--- EXERCISE BRIEF ---
Turn the lines from the start through the one containing "Q0 = qSketchRegion(id" into a numbered list, leaving out any blank lines.

(Lines taken from a collection)
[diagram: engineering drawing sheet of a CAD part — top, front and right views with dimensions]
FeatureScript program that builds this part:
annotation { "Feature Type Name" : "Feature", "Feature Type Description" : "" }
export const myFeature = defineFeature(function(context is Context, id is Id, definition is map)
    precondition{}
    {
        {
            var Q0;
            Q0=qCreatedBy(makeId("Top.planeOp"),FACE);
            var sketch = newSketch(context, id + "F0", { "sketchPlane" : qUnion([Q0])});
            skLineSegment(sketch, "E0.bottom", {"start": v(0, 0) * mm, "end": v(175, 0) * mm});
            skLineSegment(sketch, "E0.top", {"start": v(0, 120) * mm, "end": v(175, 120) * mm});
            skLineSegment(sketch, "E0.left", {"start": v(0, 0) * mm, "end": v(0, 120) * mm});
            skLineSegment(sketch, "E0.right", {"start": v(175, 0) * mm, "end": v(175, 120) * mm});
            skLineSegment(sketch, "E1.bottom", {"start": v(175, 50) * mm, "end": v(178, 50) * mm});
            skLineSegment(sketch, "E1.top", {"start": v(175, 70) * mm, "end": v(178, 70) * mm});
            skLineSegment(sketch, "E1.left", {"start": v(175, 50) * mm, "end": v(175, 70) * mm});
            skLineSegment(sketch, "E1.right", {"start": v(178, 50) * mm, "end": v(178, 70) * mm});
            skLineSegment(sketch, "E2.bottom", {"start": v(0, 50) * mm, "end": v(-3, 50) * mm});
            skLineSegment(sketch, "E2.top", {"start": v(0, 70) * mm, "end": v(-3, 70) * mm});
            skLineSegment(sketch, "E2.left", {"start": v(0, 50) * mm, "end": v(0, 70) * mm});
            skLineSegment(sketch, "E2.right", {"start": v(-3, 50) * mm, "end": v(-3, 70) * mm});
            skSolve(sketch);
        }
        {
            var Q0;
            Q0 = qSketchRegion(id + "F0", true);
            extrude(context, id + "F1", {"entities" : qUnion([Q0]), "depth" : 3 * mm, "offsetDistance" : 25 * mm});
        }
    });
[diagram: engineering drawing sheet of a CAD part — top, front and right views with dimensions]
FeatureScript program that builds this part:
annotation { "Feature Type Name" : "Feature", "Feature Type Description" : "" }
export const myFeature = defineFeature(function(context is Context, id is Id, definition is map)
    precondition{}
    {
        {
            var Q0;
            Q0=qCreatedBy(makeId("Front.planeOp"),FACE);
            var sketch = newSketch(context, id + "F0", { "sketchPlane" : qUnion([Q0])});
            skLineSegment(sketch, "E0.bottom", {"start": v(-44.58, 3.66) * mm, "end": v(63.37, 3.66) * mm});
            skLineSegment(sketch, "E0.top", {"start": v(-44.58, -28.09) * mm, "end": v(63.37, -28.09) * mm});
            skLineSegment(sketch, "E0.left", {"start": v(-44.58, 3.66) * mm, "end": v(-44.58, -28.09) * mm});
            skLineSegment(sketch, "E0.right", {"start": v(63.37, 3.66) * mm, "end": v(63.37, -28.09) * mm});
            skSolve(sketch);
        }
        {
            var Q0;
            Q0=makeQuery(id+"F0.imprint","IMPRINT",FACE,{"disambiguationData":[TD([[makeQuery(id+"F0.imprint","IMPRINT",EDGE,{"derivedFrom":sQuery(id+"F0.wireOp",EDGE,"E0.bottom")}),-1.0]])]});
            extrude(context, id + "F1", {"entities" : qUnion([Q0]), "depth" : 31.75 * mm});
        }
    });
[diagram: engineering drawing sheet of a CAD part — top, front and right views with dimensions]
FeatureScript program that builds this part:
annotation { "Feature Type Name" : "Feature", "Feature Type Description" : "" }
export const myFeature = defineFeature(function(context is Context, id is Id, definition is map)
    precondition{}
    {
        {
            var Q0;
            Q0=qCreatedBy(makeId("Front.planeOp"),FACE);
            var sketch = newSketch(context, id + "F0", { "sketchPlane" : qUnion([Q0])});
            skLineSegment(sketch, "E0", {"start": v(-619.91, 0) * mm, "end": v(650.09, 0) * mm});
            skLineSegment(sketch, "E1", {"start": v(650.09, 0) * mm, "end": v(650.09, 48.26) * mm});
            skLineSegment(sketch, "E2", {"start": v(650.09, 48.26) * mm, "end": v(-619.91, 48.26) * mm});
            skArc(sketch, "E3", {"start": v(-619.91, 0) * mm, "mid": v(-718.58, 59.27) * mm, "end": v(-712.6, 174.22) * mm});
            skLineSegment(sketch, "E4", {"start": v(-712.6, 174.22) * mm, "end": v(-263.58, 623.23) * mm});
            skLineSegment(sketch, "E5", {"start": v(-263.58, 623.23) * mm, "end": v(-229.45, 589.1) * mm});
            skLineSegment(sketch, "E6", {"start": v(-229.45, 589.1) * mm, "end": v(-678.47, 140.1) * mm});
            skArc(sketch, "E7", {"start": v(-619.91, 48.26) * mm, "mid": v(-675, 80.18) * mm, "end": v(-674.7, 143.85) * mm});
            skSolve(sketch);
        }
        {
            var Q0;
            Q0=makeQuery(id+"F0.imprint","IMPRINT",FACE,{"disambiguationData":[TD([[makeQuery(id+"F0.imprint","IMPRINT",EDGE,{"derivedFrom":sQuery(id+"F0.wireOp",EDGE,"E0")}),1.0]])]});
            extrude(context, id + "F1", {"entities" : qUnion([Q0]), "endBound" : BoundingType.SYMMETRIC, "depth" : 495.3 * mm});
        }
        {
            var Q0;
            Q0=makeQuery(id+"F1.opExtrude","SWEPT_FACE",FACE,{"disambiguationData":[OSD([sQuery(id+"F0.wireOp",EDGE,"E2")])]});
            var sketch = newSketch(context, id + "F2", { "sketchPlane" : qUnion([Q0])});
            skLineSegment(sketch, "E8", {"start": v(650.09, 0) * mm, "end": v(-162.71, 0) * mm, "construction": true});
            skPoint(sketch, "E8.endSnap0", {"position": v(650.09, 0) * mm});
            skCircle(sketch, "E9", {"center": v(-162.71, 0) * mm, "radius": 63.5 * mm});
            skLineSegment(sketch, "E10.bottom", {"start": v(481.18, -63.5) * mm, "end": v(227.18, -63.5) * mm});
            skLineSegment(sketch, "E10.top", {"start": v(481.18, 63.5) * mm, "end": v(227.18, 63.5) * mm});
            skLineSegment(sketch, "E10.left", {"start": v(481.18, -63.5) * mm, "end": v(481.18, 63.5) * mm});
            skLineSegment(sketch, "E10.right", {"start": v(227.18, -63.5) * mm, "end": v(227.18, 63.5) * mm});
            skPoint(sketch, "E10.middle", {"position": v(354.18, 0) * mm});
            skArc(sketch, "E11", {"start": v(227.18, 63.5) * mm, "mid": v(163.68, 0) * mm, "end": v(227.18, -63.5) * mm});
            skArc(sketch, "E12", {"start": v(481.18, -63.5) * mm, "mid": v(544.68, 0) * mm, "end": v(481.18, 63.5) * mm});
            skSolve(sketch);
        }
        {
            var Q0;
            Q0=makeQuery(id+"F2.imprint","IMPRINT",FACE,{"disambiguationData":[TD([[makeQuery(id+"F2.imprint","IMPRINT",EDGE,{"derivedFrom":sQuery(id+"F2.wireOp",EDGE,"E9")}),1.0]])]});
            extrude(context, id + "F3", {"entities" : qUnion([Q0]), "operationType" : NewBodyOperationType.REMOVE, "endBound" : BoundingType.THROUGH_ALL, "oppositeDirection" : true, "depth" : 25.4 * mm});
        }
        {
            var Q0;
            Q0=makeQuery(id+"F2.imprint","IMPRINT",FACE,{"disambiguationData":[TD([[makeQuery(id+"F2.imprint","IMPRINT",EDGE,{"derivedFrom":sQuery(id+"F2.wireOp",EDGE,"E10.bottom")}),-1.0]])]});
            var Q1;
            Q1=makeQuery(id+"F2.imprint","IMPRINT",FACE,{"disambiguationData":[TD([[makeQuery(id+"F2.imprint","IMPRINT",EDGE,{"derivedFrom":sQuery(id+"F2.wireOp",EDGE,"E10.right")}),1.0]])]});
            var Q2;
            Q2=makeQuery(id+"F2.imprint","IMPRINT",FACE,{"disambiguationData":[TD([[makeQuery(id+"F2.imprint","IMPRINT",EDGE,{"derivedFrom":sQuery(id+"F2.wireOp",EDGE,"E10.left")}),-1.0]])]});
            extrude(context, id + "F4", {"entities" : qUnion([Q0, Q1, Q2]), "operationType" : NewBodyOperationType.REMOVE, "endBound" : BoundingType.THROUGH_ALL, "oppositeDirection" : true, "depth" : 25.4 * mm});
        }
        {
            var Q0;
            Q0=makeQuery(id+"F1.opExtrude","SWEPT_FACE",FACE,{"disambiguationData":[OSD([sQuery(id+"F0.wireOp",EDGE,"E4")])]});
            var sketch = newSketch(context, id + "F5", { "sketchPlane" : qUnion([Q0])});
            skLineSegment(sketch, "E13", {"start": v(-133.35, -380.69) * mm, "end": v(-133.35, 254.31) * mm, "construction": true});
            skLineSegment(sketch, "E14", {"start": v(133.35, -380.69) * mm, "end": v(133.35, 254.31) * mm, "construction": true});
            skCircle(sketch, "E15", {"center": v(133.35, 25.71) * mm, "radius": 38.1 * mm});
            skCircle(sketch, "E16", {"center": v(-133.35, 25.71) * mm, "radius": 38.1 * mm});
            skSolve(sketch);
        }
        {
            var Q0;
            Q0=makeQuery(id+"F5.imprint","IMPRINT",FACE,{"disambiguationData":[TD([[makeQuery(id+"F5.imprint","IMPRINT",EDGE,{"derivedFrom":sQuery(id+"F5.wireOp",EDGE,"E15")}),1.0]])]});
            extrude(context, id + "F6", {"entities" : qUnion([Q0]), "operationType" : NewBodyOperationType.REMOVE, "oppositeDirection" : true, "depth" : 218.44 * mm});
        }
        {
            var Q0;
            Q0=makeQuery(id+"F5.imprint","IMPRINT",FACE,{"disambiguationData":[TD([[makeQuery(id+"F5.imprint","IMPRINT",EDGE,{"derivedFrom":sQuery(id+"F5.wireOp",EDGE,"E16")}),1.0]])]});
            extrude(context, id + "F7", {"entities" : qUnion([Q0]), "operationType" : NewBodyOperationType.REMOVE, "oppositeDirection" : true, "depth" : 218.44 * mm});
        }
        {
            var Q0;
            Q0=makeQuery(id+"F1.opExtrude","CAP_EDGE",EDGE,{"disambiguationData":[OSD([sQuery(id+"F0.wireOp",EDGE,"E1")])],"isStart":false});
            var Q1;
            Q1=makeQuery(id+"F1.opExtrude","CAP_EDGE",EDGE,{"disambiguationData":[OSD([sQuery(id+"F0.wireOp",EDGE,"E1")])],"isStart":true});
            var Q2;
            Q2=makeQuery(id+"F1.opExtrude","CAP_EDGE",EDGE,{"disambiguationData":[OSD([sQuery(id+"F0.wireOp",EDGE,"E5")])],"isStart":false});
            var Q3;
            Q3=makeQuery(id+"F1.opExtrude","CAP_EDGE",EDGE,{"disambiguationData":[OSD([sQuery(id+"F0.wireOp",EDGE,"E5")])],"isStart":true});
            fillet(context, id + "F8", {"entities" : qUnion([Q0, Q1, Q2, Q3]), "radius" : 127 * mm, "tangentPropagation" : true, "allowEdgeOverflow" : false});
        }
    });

--- FINAL ANSWER ---
1. [diagram: engineering drawing sheet of a CAD part — top, front and right views with dimensions]
2. FeatureScript program that builds this part:
3. annotation { "Feature Type Name" : "Feature", "Feature Type Description" : "" }
4. export const myFeature = defineFeature(function(context is Context, id is Id, definition is map)
5.     precondition{}
6.     {
7.         {
8.             var Q0;
9.             Q0=qCreatedBy(makeId("Top.planeOp"),FACE);
10.             var sketch = newSketch(context, id + "F0", { "sketchPlane" : qUnion([Q0])});
11.             skLineSegment(sketch, "E0.bottom", {"start": v(0, 0) * mm, "end": v(175, 0) * mm});
12.             skLineSegment(sketch, "E0.top", {"start": v(0, 120) * mm, "end": v(175, 120) * mm});
13.             skLineSegment(sketch, "E0.left", {"start": v(0, 0) * mm, "end": v(0, 120) * mm});
14.             skLineSegment(sketch, "E0.right", {"start": v(175, 0) * mm, "end": v(175, 120) * mm});
15.             skLineSegment(sketch, "E1.bottom", {"start": v(175, 50) * mm, "end": v(178, 50) * mm});
16.             skLineSegment(sketch, "E1.top", {"start": v(175, 70) * mm, "end": v(178, 70) * mm});
17.             skLineSegment(sketch, "E1.left", {"start": v(175, 50) * mm, "end": v(175, 70) * mm});
18.             skLineSegment(sketch, "E1.right", {"start": v(178, 50) * mm, "end": v(178, 70) * mm});
19.             skLineSegment(sketch, "E2.bottom", {"start": v(0, 50) * mm, "end": v(-3, 50) * mm});
20.             skLineSegment(sketch, "E2.top", {"start": v(0, 70) * mm, "end": v(-3, 70) * mm});
21.             skLineSegment(sketch, "E2.left", {"start": v(0, 50) * mm, "end": v(0, 70) * mm});
22.             skLineSegment(sketch, "E2.right", {"start": v(-3, 50) * mm, "end": v(-3, 70) * mm});
23.             skSolve(sketch);
24.         }
25.         {
26.             var Q0;
27.             Q0 = qSketchRegion(id + "F0", true);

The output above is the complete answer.